When it comes to setting public policy, economics is one of the most important social sciences. It’s right up there with history. But like Rodney Dangerfield, it don’t get no respect.
"An Economist knows the cost of everything and the value of nothing."
"An Economist can predict anything except the future."
"An Economist falls in a hole and says, ‘I need a ladder. Therefore the market will provide one.’"
The phrase "The Dismal Science" was coined by historian Thomas Carlyle in his 1849 essay "Occasional Discourse on the Negro Question". Carlyle described the misery of former slaves in West India and, with deliberate irony, argued that slavery was more just than the "free labor" market that was now exploiting them. It stands with Swift’s "A Modest Proposal" as a classic work of social satire, but no one remembers that.
We just remember that one line:
"a dreary, desolate and, indeed, quite abject and distressing [science]; what we might call, by way of eminence, the dismal science."
A Reputation Deserved?
What has economics done to deserve this slight? In my first econ diary I drew a distinction between ideological and politically driven economic systems (Normative Economics) and basic economic tools, like supply and demand, incentives and comparative advantage (Positive Economics).
Economic ideologies certainly deserve their miserable reputation. Fascism created the horror of industrialized mass-murder and Communism perfected its practice. But even before them, Feudalism and later Mercantilism kept entire continents in crushing poverty for millennia. In our own time Corporatism (as distinct from Capitalism, I’ll talk about that later) has driven our economy to the brink.
Baloney Detector For Public Policy
While basic economics has not killed as many people as its ideological cousins, it earns its dismal reputation another way. It has the really annoying habit of showing why your best-intentioned plans to bring peace and plenty to the world probably won’t work.

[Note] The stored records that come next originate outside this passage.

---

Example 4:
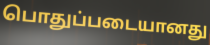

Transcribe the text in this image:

பொதுப்படையானது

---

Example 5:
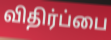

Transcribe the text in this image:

In his last book, The Demon-Haunted World, Carl Sagan proposed the Baloney Detector; a set of mental habits and tricks which will help you avoid falling for bull shit. Whether it’s psychics, spoon-benders, ghost hunters or whatever, the simple methods of the Baloney Detector will separate the wheat from the chaff.
Basic economics serves the same function in public policy debates. Let’s see how it works.
Why Don’t We Just...
As oil prices have soared, there have been several "Why don't we just" diaries suggesting that the US simply refuse to pay more than approximately $70/barrel. The reasoning is that we are the largest consumer of oil in the world, so we should be able to exert some pressure on the price.
The law of Supply and Demand would seem to agree with this plan. We’ve reduced demand, so prices should fall. But the Competitive Market says there are still plenty of other buyers in the world.
So congratulations, folowing this plan we've just cut the price of oil in half in India. Because as soon as we declare a ceiling of $70/barrel, the Indians will call the Saudis and offer $71/barrel.
Of course, you can’t stop there. Because the Chinese will bid $72 and the Europeans will bid $73. Then India will bid $74 and on it goes. Almost immediately oil will be back to the roughly $140/barrel we are paying today, minus some small delta because of the reduced US demand.
And we won’t benefit at all from this reduction because we’ve sworn to not pay a dollar more than $70/barrel. Soon we’ll start cheating on our own reverse embargo and we’ll drive demand right back to where it is now.
So Econ Really Does Suck
Because, right out of the gate, it tells you one of two things. Mate it with an authoritarian political ideology, from the left or the right, and it will kill millions. Use it properly and it will show you that the world’s problems are a lot harder than you think. The most obvious solutions will, at best, accomplish nothing and, more likely, will make the problem worse.
But there must be something good here. Otherwise, there would be razor blade dispensers mounted on the walls of every Econ Department in the world.
That good is simply this. Even though it is a harsh discipline, basic economics can help you focus on the real, underlying problems, not the symptoms and keep you from wasting time and resources on "fixes" that won’t help at all.
And that can take you a long way.
[Updated to correct a couple formatting errors and typos I noticed after originally publishing it. Why is it so hard to proof-read your own work?]